Dataset records:
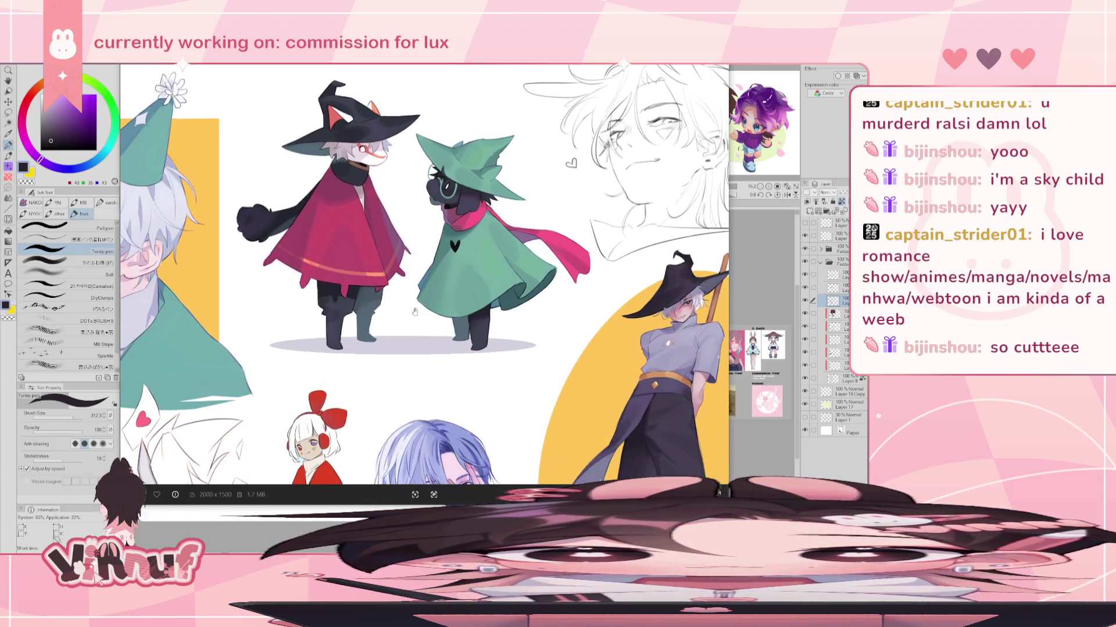
{"action": "scroll", "coordinate": [440, 270], "scroll_direction": "up", "scroll_amount": 2}
{"action": "scroll", "coordinate": [440, 270], "scroll_direction": "down", "scroll_amount": 2}
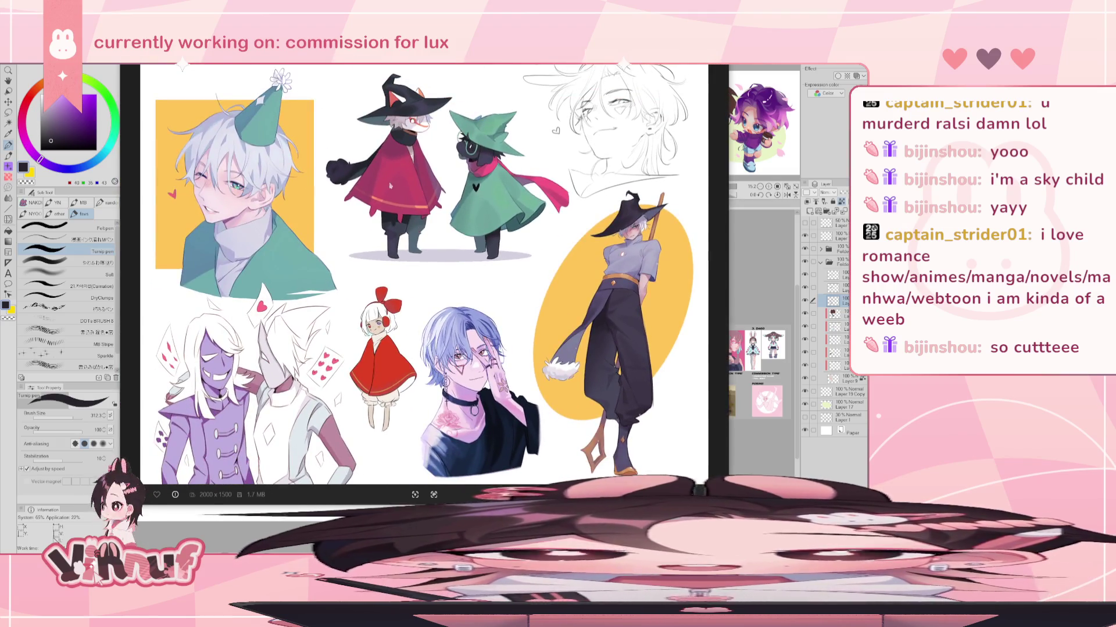
{"action": "scroll", "coordinate": [390, 185], "scroll_direction": "up", "scroll_amount": 2}
{"action": "scroll", "coordinate": [390, 185], "scroll_direction": "down", "scroll_amount": 2}
{"action": "scroll", "coordinate": [264, 147], "scroll_direction": "up", "scroll_amount": 2}
{"action": "scroll", "coordinate": [264, 147], "scroll_direction": "up", "scroll_amount": 1}
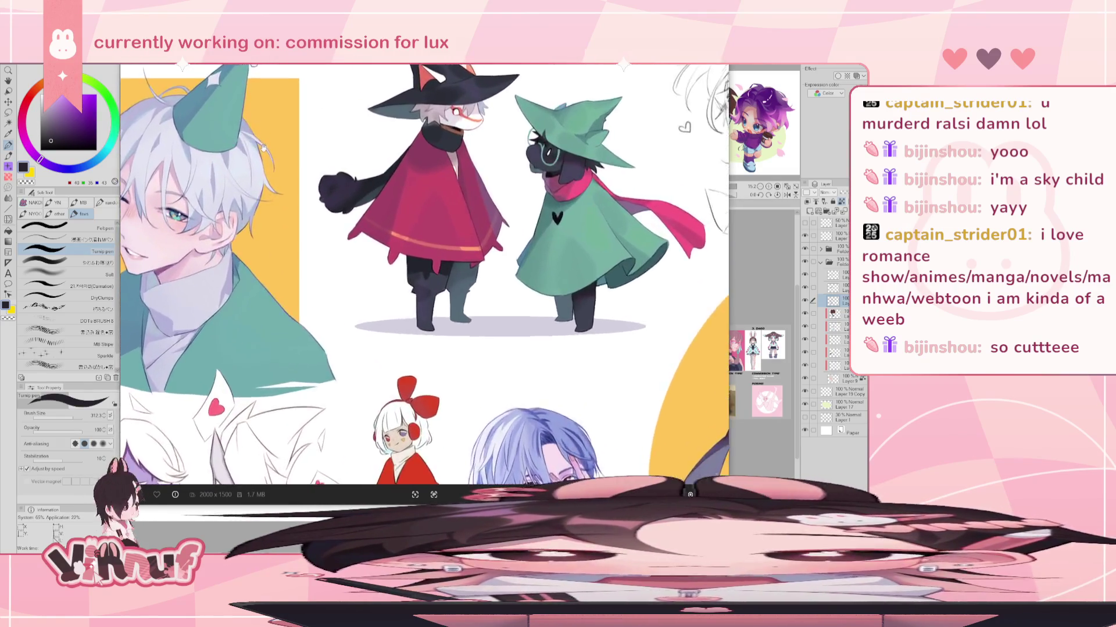
{"action": "scroll", "coordinate": [264, 147], "scroll_direction": "down", "scroll_amount": 2}
{"action": "scroll", "coordinate": [376, 300], "scroll_direction": "up", "scroll_amount": 1}
{"action": "scroll", "coordinate": [376, 300], "scroll_direction": "up", "scroll_amount": 1}
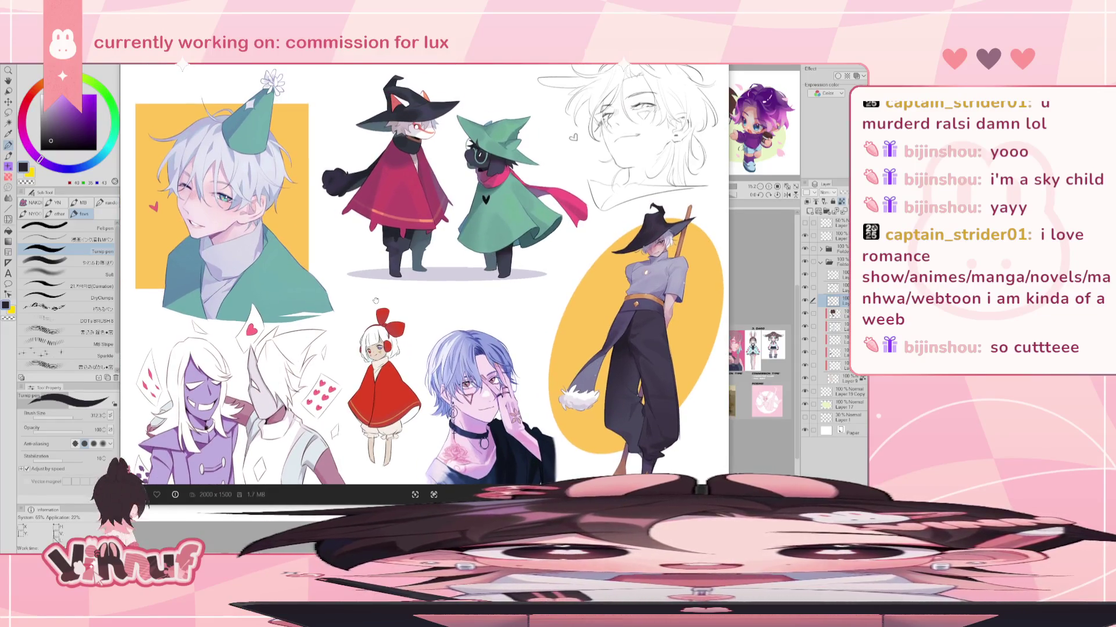
{"action": "scroll", "coordinate": [376, 300], "scroll_direction": "up", "scroll_amount": 1}
{"action": "scroll", "coordinate": [375, 300], "scroll_direction": "up", "scroll_amount": 1}
{"action": "scroll", "coordinate": [414, 191], "scroll_direction": "up", "scroll_amount": 1}
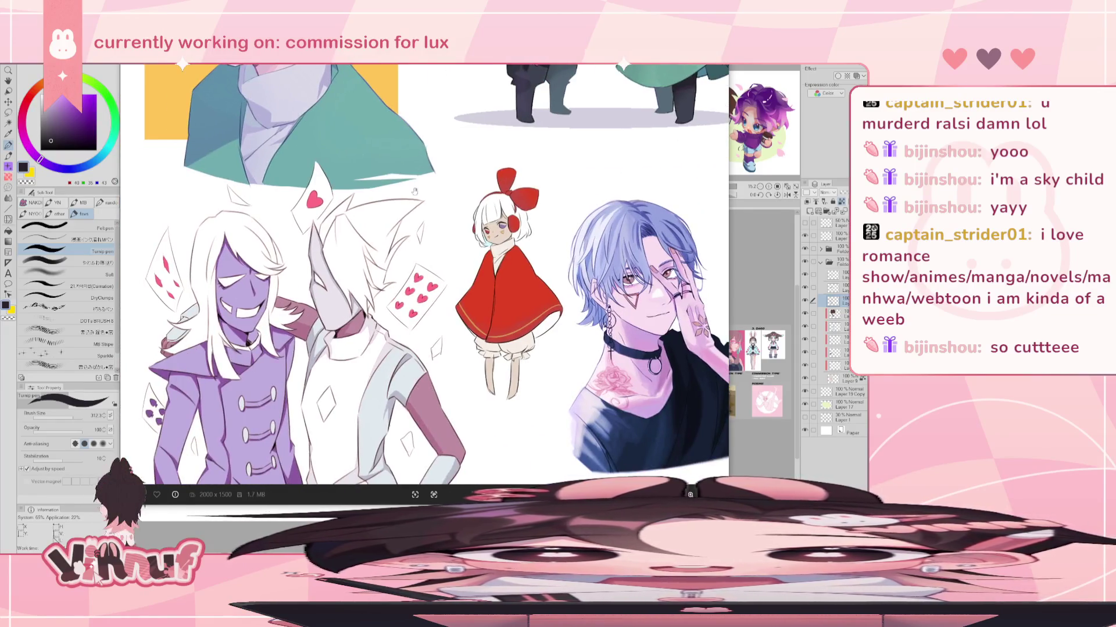
{"action": "scroll", "coordinate": [533, 273], "scroll_direction": "right", "scroll_amount": 2}
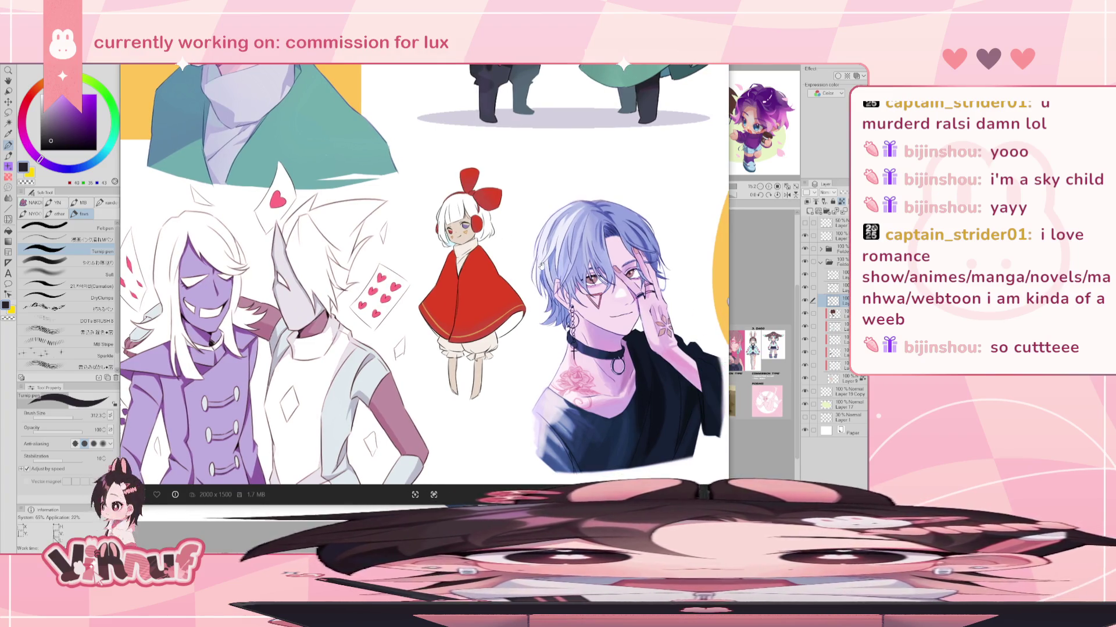
{"action": "scroll", "coordinate": [541, 265], "scroll_direction": "left", "scroll_amount": 2}
{"action": "scroll", "coordinate": [359, 349], "scroll_direction": "down", "scroll_amount": 1}
{"action": "scroll", "coordinate": [360, 348], "scroll_direction": "down", "scroll_amount": 1}
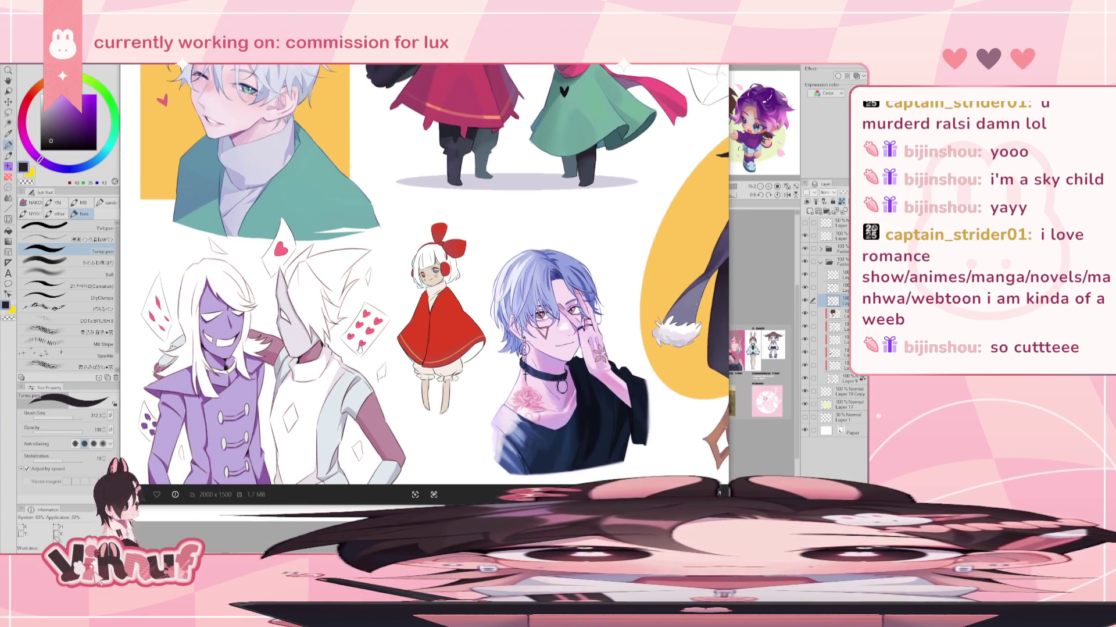
{"action": "scroll", "coordinate": [360, 348], "scroll_direction": "up", "scroll_amount": 2}
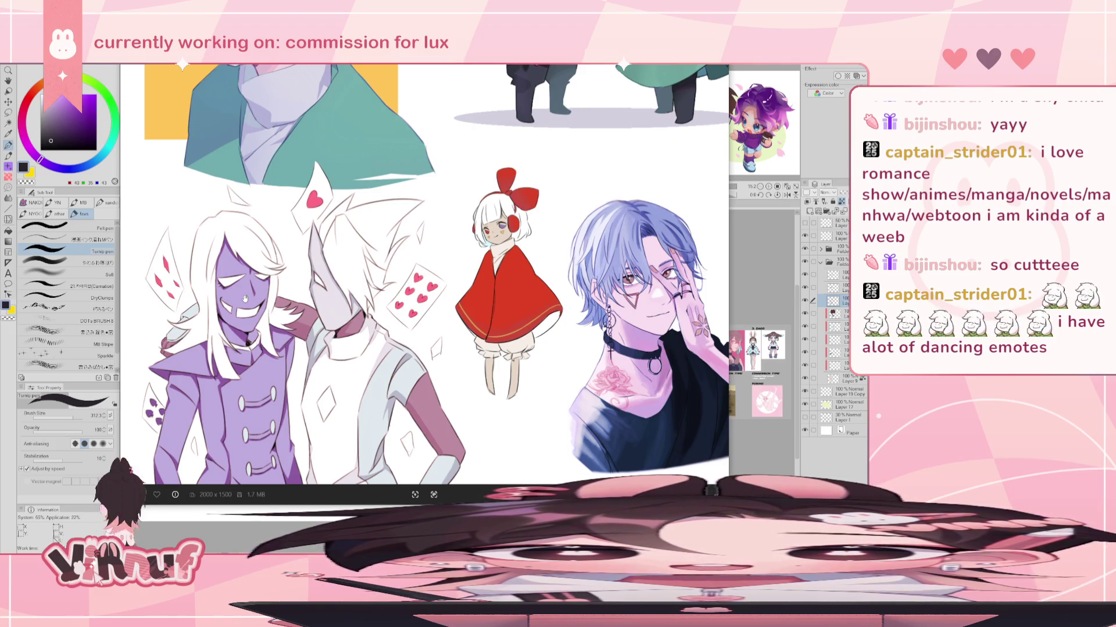
- Fit the character art sheet to the window, zoom briefly, then close Photos with Alt+F4
{"action": "key", "text": "ctrl+0"}
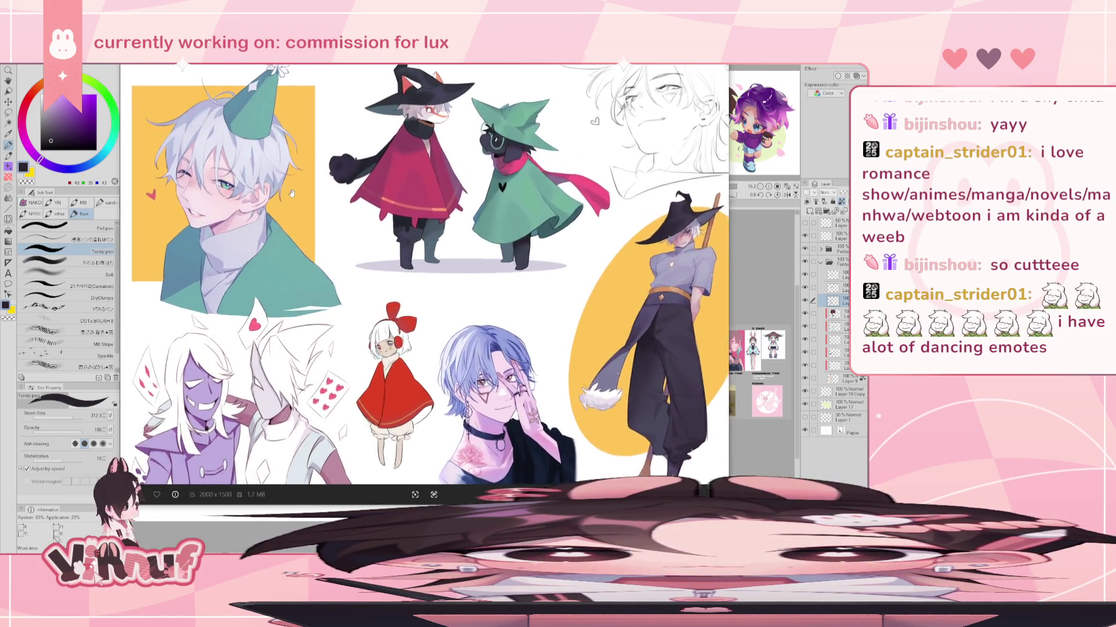
{"action": "scroll", "coordinate": [134, 302], "scroll_direction": "up", "scroll_amount": 3}
{"action": "scroll", "coordinate": [134, 302], "scroll_direction": "down", "scroll_amount": 3}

- **Task objective**:
Repeat each record verbatim, pictures excluded.

- **Exercise result**:
{"action": "scroll", "coordinate": [440, 270], "scroll_direction": "up", "scroll_amount": 2}
{"action": "scroll", "coordinate": [440, 270], "scroll_direction": "down", "scroll_amount": 2}
{"action": "scroll", "coordinate": [390, 185], "scroll_direction": "up", "scroll_amount": 2}
{"action": "scroll", "coordinate": [390, 185], "scroll_direction": "down", "scroll_amount": 2}
{"action": "scroll", "coordinate": [264, 147], "scroll_direction": "up", "scroll_amount": 2}
{"action": "scroll", "coordinate": [264, 147], "scroll_direction": "up", "scroll_amount": 1}
{"action": "scroll", "coordinate": [264, 147], "scroll_direction": "down", "scroll_amount": 2}
{"action": "scroll", "coordinate": [376, 300], "scroll_direction": "up", "scroll_amount": 1}
{"action": "scroll", "coordinate": [376, 300], "scroll_direction": "up", "scroll_amount": 1}
{"action": "scroll", "coordinate": [376, 300], "scroll_direction": "up", "scroll_amount": 1}
{"action": "scroll", "coordinate": [375, 300], "scroll_direction": "up", "scroll_amount": 1}
{"action": "scroll", "coordinate": [414, 191], "scroll_direction": "up", "scroll_amount": 1}
{"action": "scroll", "coordinate": [533, 273], "scroll_direction": "right", "scroll_amount": 2}
{"action": "scroll", "coordinate": [541, 265], "scroll_direction": "left", "scroll_amount": 2}
{"action": "scroll", "coordinate": [359, 349], "scroll_direction": "down", "scroll_amount": 1}
{"action": "scroll", "coordinate": [360, 348], "scroll_direction": "down", "scroll_amount": 1}
{"action": "scroll", "coordinate": [360, 348], "scroll_direction": "up", "scroll_amount": 2}
- Fit the character art sheet to the window, zoom briefly, then close Photos with Alt+F4
{"action": "key", "text": "ctrl+0"}
{"action": "scroll", "coordinate": [134, 302], "scroll_direction": "up", "scroll_amount": 3}
{"action": "scroll", "coordinate": [134, 302], "scroll_direction": "down", "scroll_amount": 3}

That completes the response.